ASSIGNMENT
With "Table" as the search word, show every line of the material that has it.

DATA UNDER STUDY
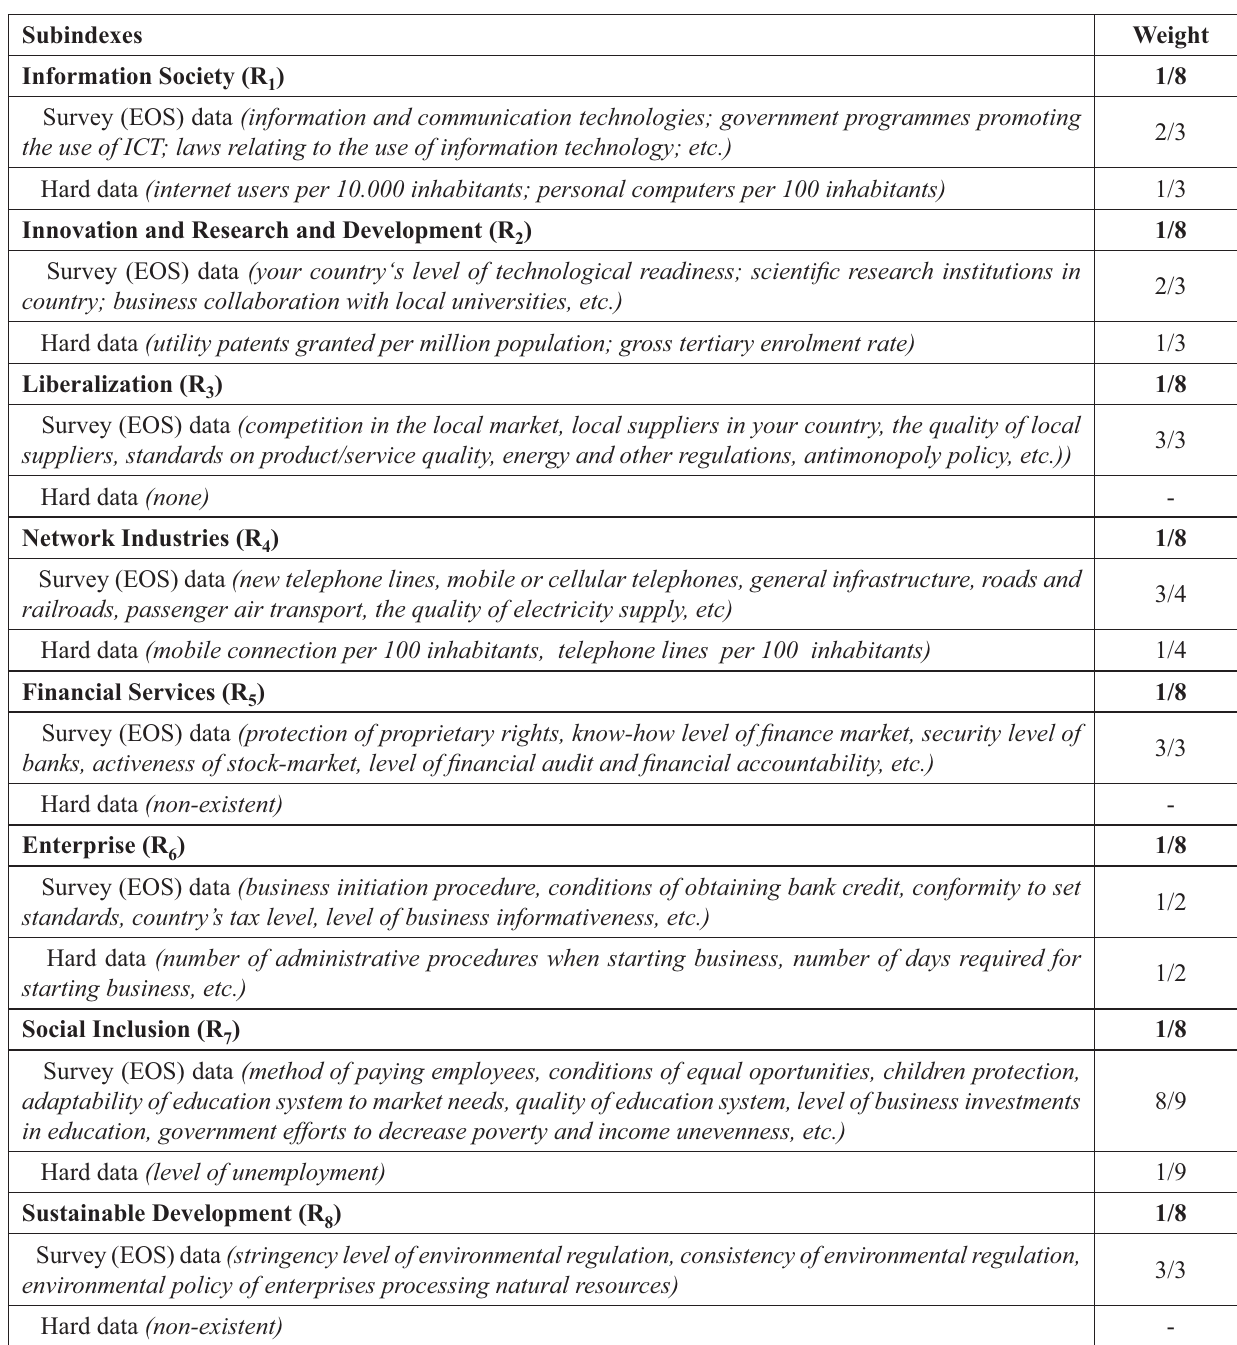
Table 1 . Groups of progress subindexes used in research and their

--

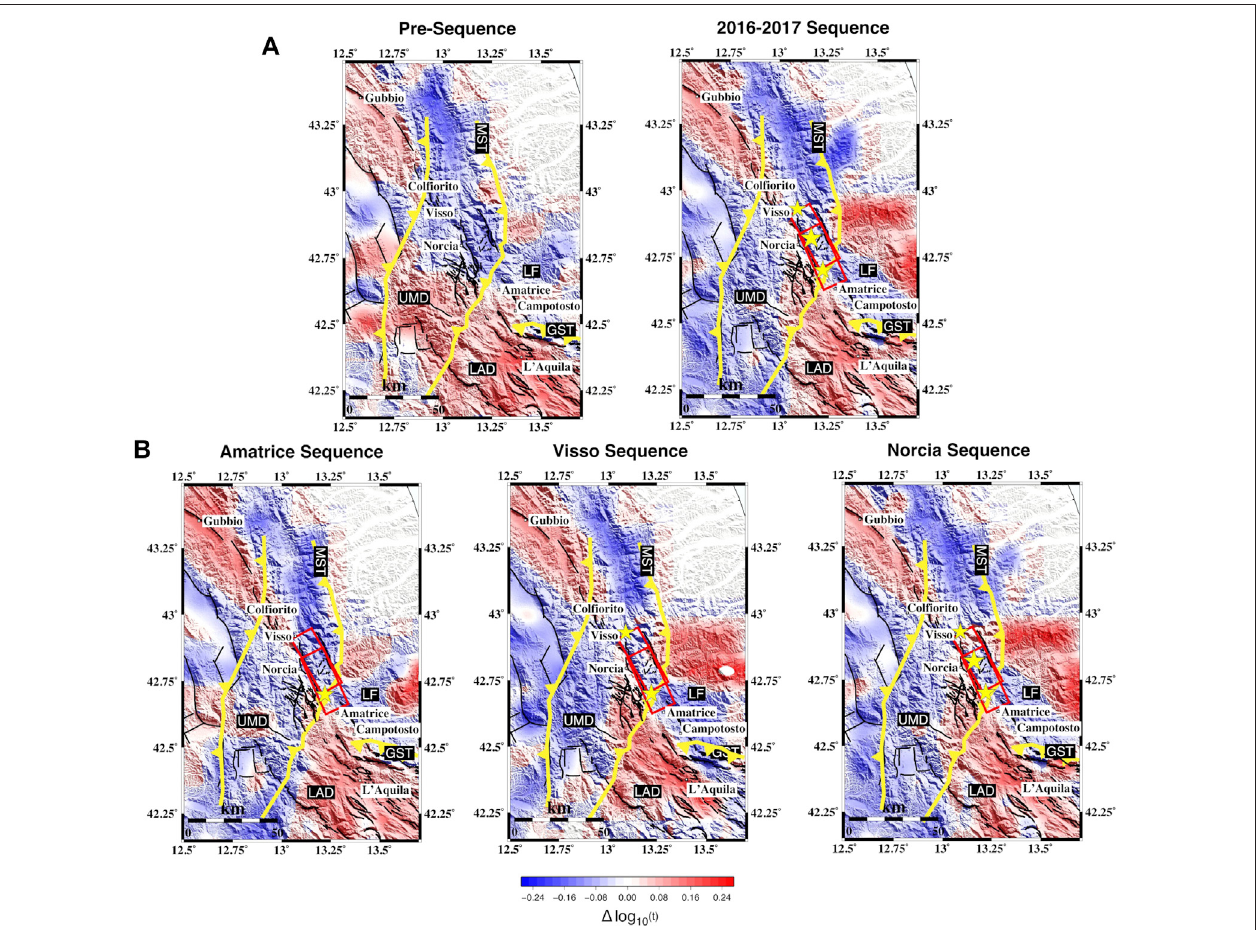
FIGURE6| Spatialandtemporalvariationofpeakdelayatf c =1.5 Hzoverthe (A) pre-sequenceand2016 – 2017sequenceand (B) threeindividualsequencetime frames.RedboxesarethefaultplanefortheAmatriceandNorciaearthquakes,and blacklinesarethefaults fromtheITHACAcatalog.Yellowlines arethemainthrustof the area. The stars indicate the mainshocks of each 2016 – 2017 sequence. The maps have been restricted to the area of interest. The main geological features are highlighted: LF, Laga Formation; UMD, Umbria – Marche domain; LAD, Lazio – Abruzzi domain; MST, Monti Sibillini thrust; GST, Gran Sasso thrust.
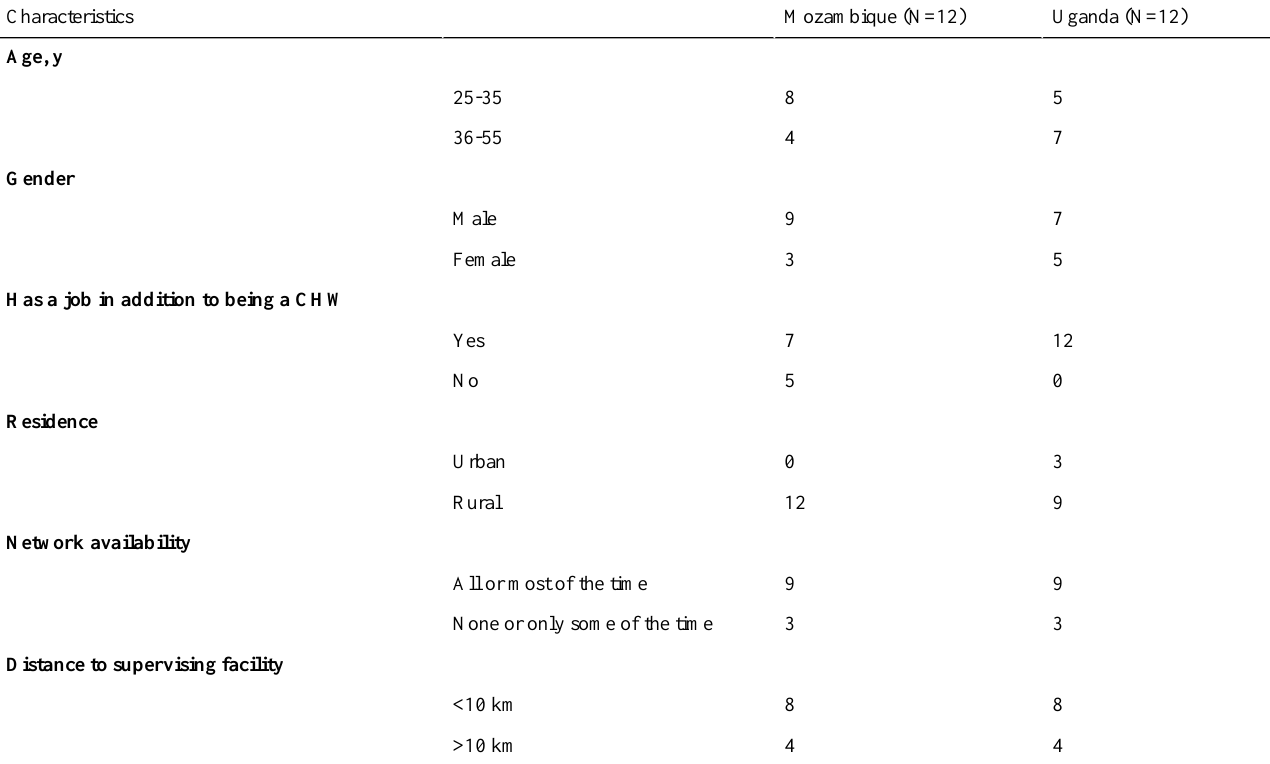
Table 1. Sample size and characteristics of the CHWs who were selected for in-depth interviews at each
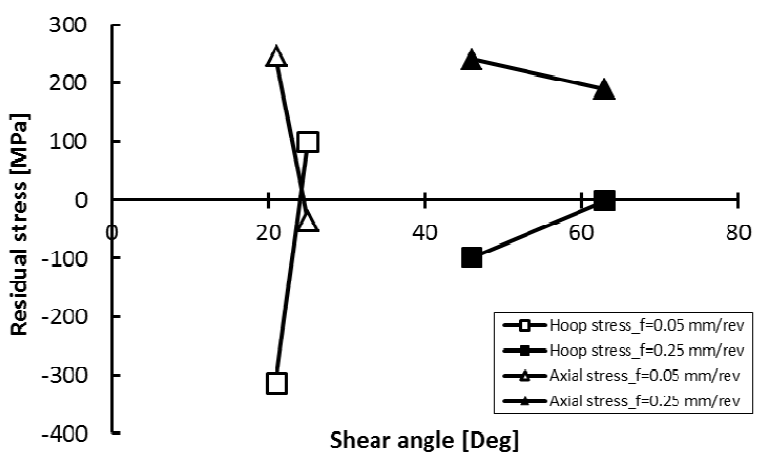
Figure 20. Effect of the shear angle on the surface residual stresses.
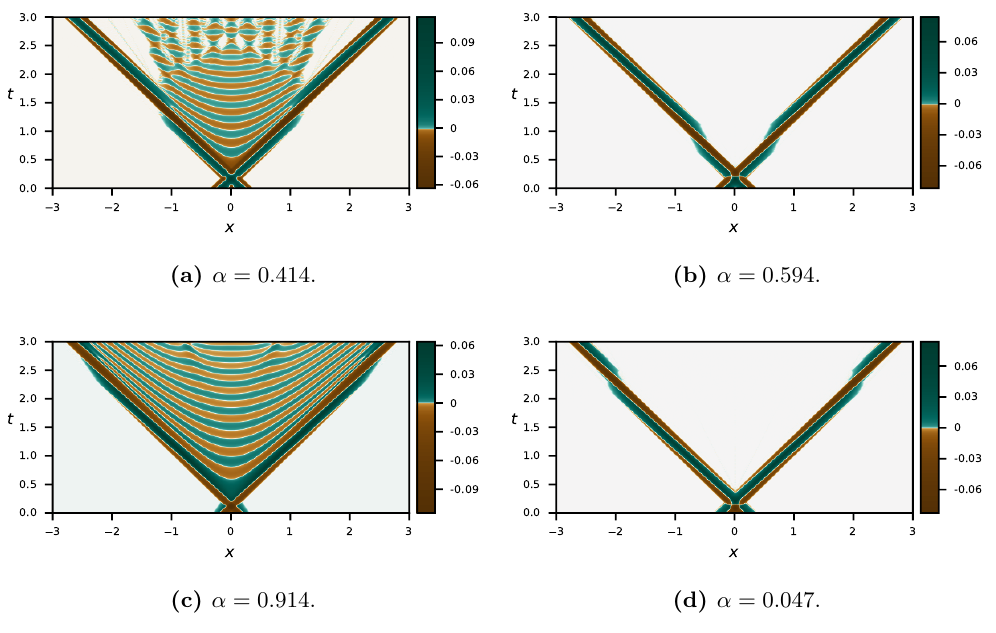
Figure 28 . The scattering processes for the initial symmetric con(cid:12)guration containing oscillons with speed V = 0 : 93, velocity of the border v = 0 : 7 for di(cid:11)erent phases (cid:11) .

WRITTEN REPLY
Table 1 . Groups of progress subindexes used in research and their
Table 1. Sample size and characteristics of the CHWs who were selected for in-depth interviews at each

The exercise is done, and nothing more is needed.